The No-Winner Verdict

Tuesday, October 20, 2009

All around the world, people waited with bated breath to know this year’s winner of the Mo Ibrahim Prize for excellence in African leadership. The prize is conceived as an incentive to spur African leaders to commit themselves more and more to improving the economic and social prospects of the African. In 2007, the Prize Committee of the Mo Foundation had conferred the prestigious award on Joaquim Chissano, former leader of Mozambique. This was followed by Festus Mogae, who ruled Botswana for a while.

Naturally, it was expected that another African leader would follow in the footsteps of the previous Mo Ibrahim laureates. But the committee, ably chaired by Kofi Annan, an illustrious son of Africa, declared yesterday that none of the nominees was fit for the African leadership prize this time around.

“This year the Prize Committee has considered some credible candidates. However, after an in-depth review, the Prize Committee could not select a winner,” a press release by the Foundation said.

Considering the fact that the award is conferred on a democratically elected former Executive Head of State or Government from sub-Saharan African country who has served their constitutionally mandated term and has left office in the last three years, it is hardly a surprise that no-one was chosen as winner this year. The last three years have been years of acrimony in Kenya and Zimbabwe; of great reluctance on the part of Olusegun Obasanjo to quit power in Nigeria; of President Mamodou Tandja of Niger overstaying his welcome; of Capt Musa Dadis Camara overseeing the massacre of his own people; of a vicious cycle of violence in Guinea Bissau; of political instability in Mauritania; and of the forced resignation of Thabo Mbeki of South Africa. If anyone should have been considered for the award at all, it should have been John Kuffour of Ghana. But the Prize Committee knew better.

African leaders should be motivated by this prize to use their executive position to foster good governance and sustainable development for their people. The prize offers them an opportunity to continue serving humanity on a big scale even after quitting power. It also guarantees personal comfort. A lucky winner is worth US$500,000 over ten years and US$200,000 a year for life. A further US$200,000 a year, for ten years, is also available for public interest activities and good causes promoted by the winner.

A true and committed leader should take enough inspiration from such an incentive to drive their country up the development agenda, knowing that their stewardship would not go unrewarded. Without being presumptuous, the initiator of the award had designed it as a way of curbing greed and selfishness among African leaders while in power.

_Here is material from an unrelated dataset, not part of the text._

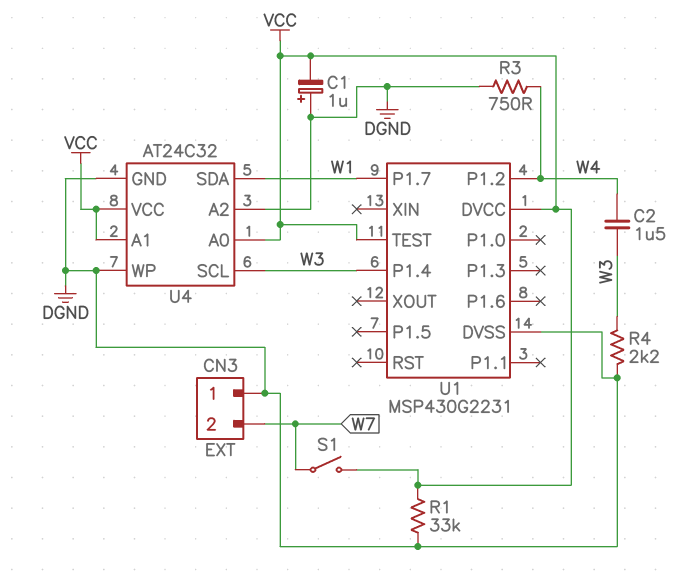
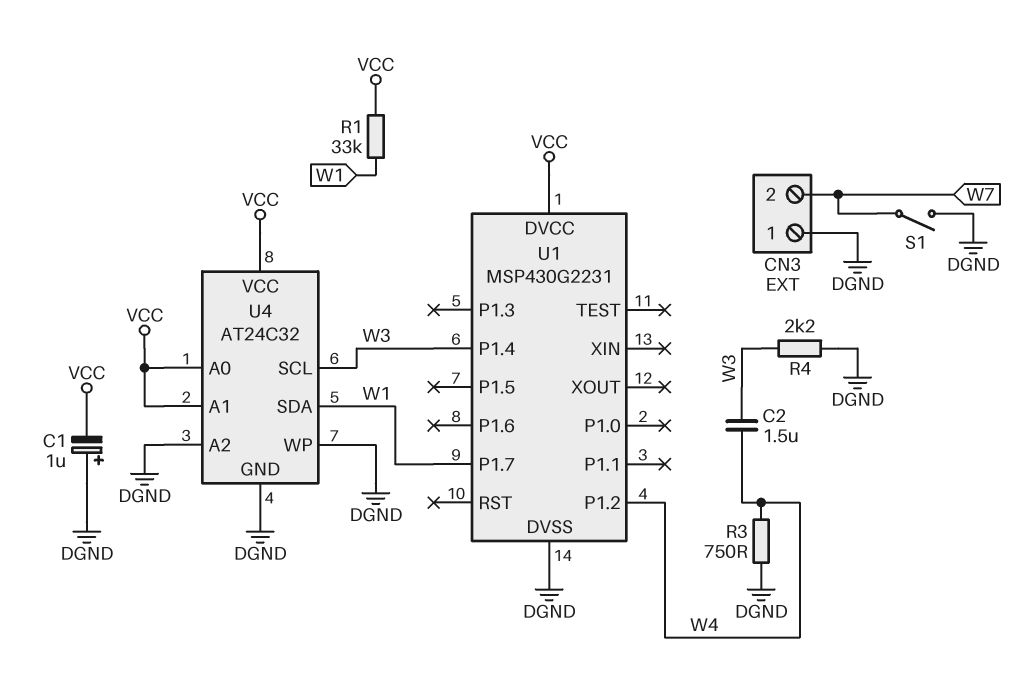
R1: 33k (DGND, VCC) -> 33k (VCC, W1)
S1: switch (VCC, W7) -> switch (DGND, W7)
U1 pin TEST: VCC -> none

That no winner was selected this year shows two things. First, the Prize Committee knows what it is doing. Its members are not out to pander to anyone; clearly, merit is the cornerstone of its operations. Second, there has been no inspiring leadership on the continent for the past three years. It is therefore a call to action for incumbents to work even harder for the betterment of the African people who they have sworn to serve without fear, favour or ill will. 

“Hope is the power of being cheerful in circumstances which we know to be desperate”.